>> START INFORMATION GIVEN

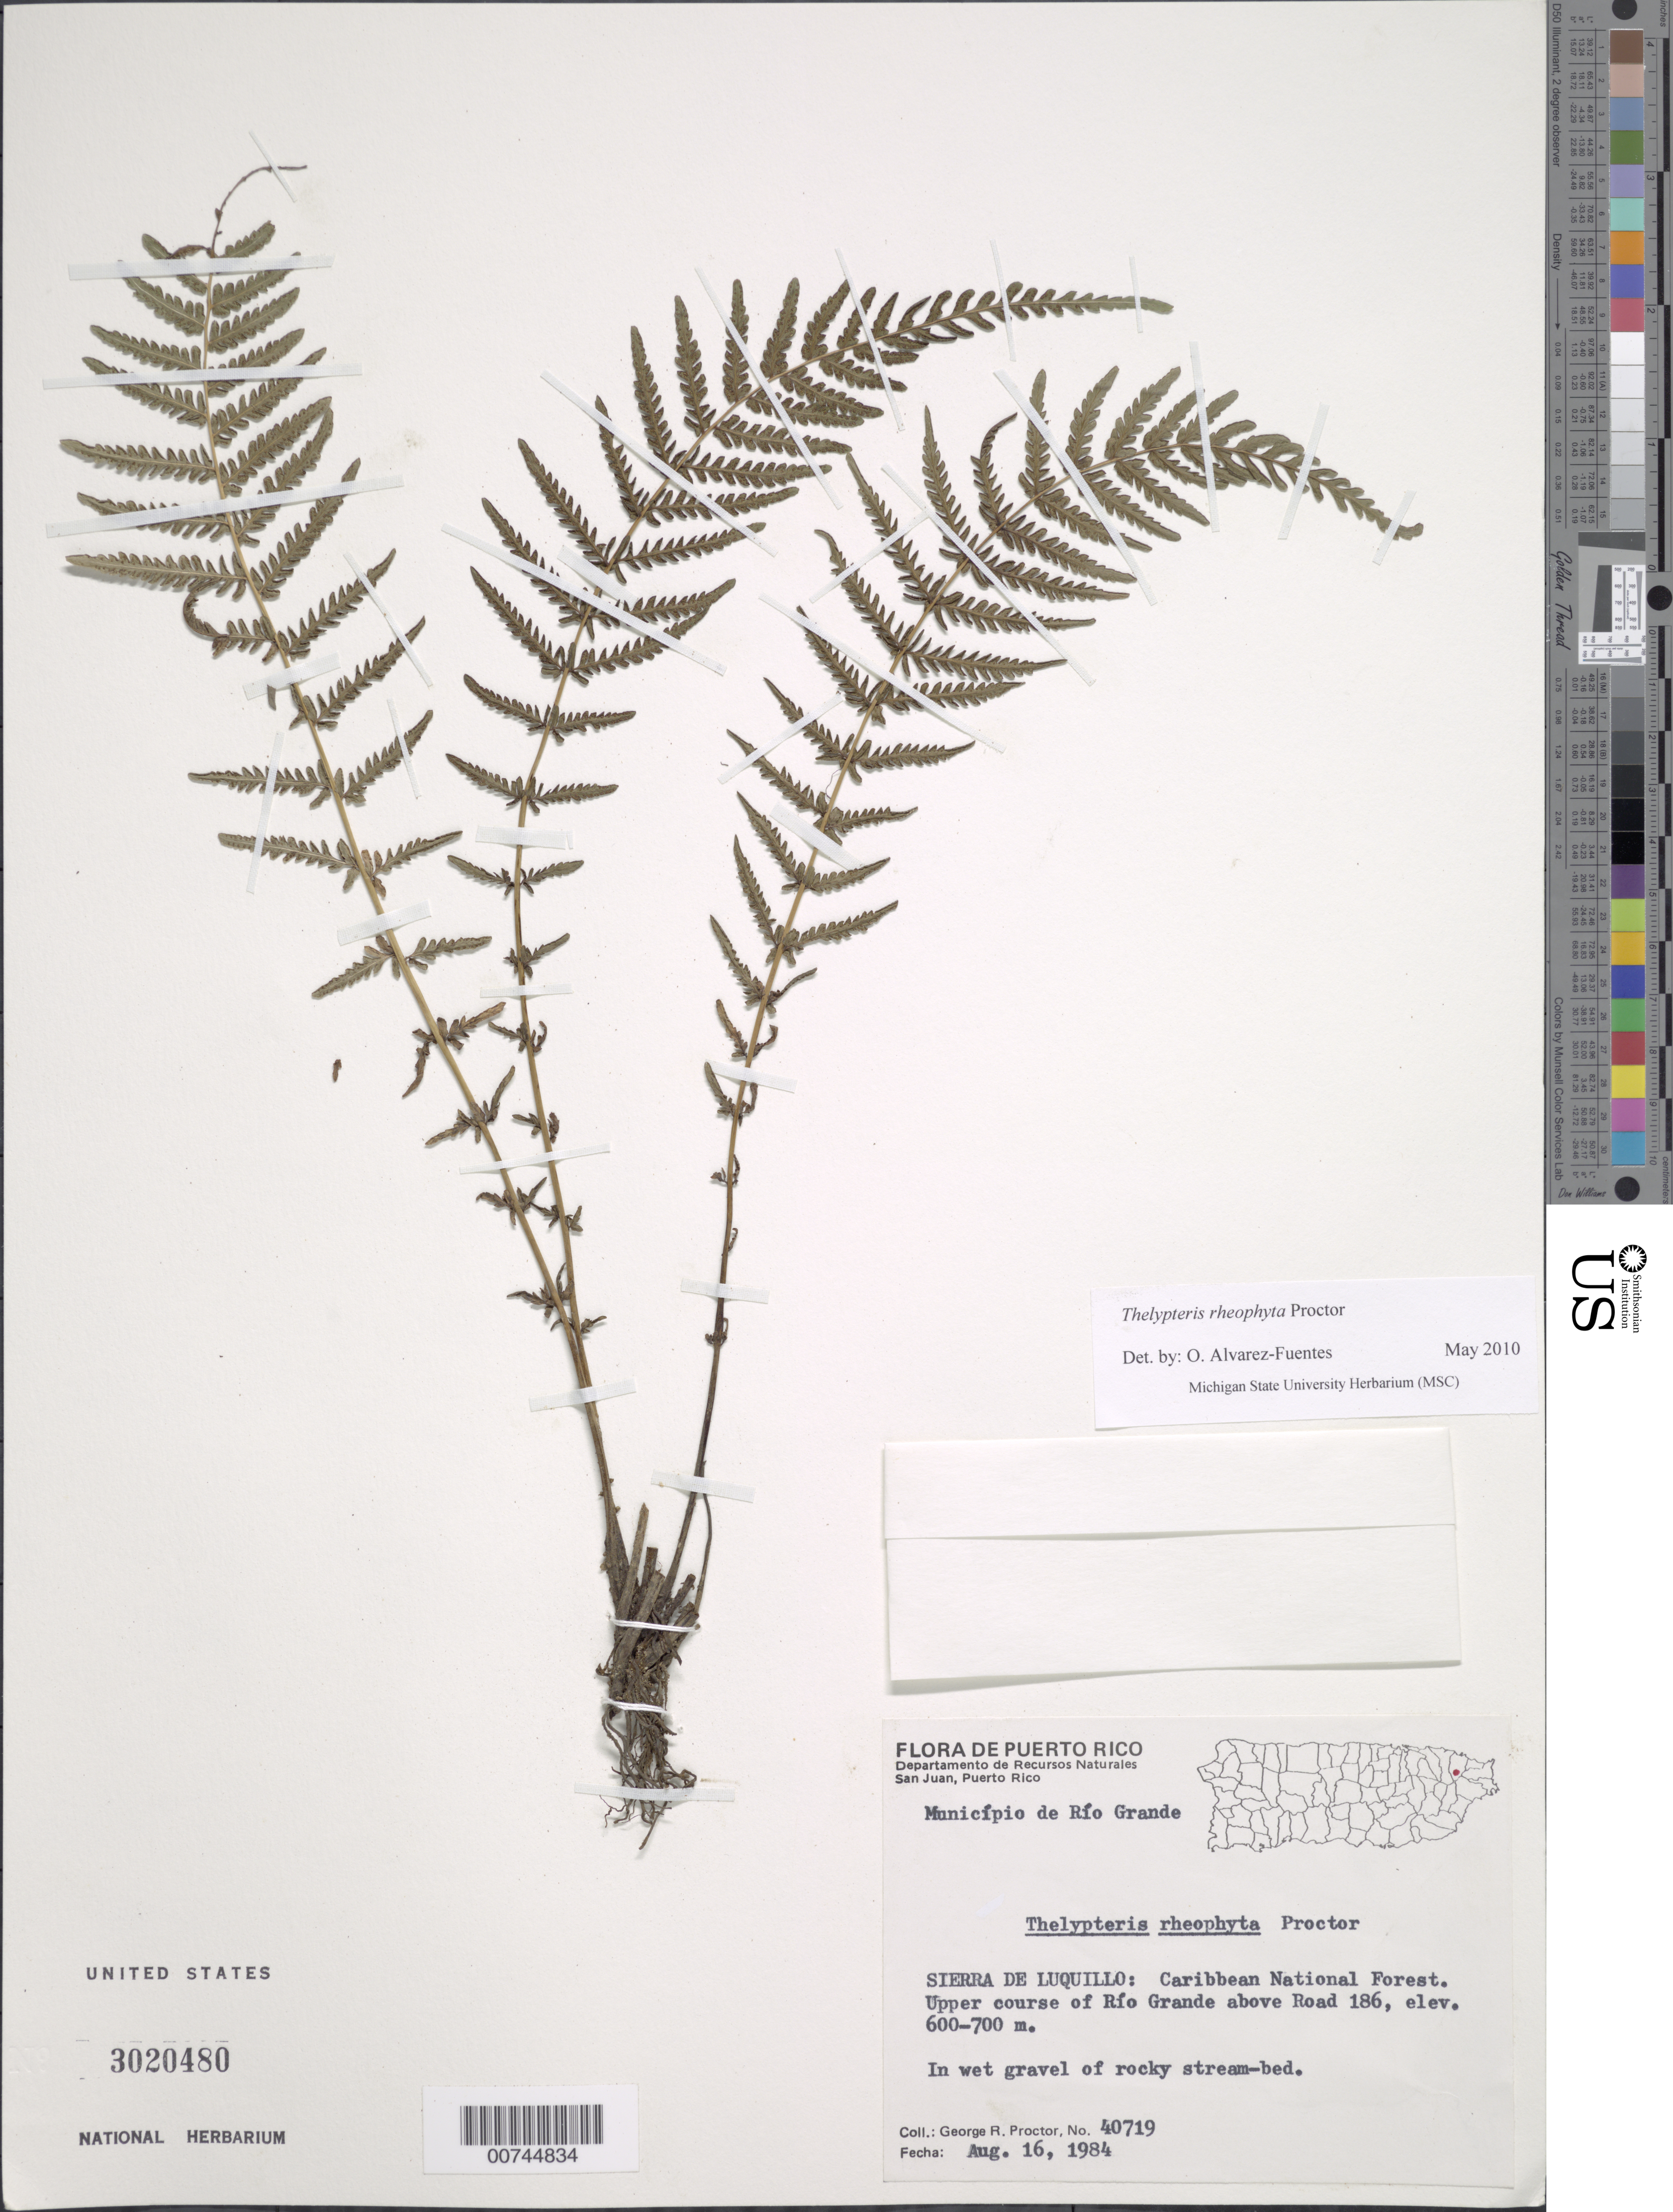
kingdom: Plantae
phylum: Tracheophyta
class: Polypodiopsida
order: Polypodiales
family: Thelypteridaceae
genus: Amauropelta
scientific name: Amauropelta rheophyta (Proctor) comb. nov., ined 2015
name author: (Proctor)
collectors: G. R. Proctor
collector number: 40719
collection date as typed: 16 Aug 1984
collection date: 1984-08-16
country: Puerto Rico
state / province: Río Grande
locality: Sierra de Luquillo: Caribbean National Forest. Upper course of Río Grande above Road 186. Municipio de Río Grande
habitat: In wet gravel of rocky stream-bed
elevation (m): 600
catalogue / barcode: US 3020480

>> END INFORMATION GIVEN

:: WHAT THE TASK REQUIRES ::
Can you rewrite all the items above with "locality" changed to "site", leaving everything else as it is and omitting the pictures?

:: FULL RESPONSE ::
kingdom: Plantae
phylum: Tracheophyta
class: Polypodiopsida
order: Polypodiales
family: Thelypteridaceae
genus: Amauropelta
scientific name: Amauropelta rheophyta (Proctor) comb. nov., ined 2015
name author: (Proctor)
collectors: G. R. Proctor
collector number: 40719
collection date as typed: 16 Aug 1984
collection date: 1984-08-16
country: Puerto Rico
state / province: Río Grande
site: Sierra de Luquillo: Caribbean National Forest. Upper course of Río Grande above Road 186. Municipio de Río Grande
habitat: In wet gravel of rocky stream-bed
elevation (m): 600
catalogue / barcode: US 3020480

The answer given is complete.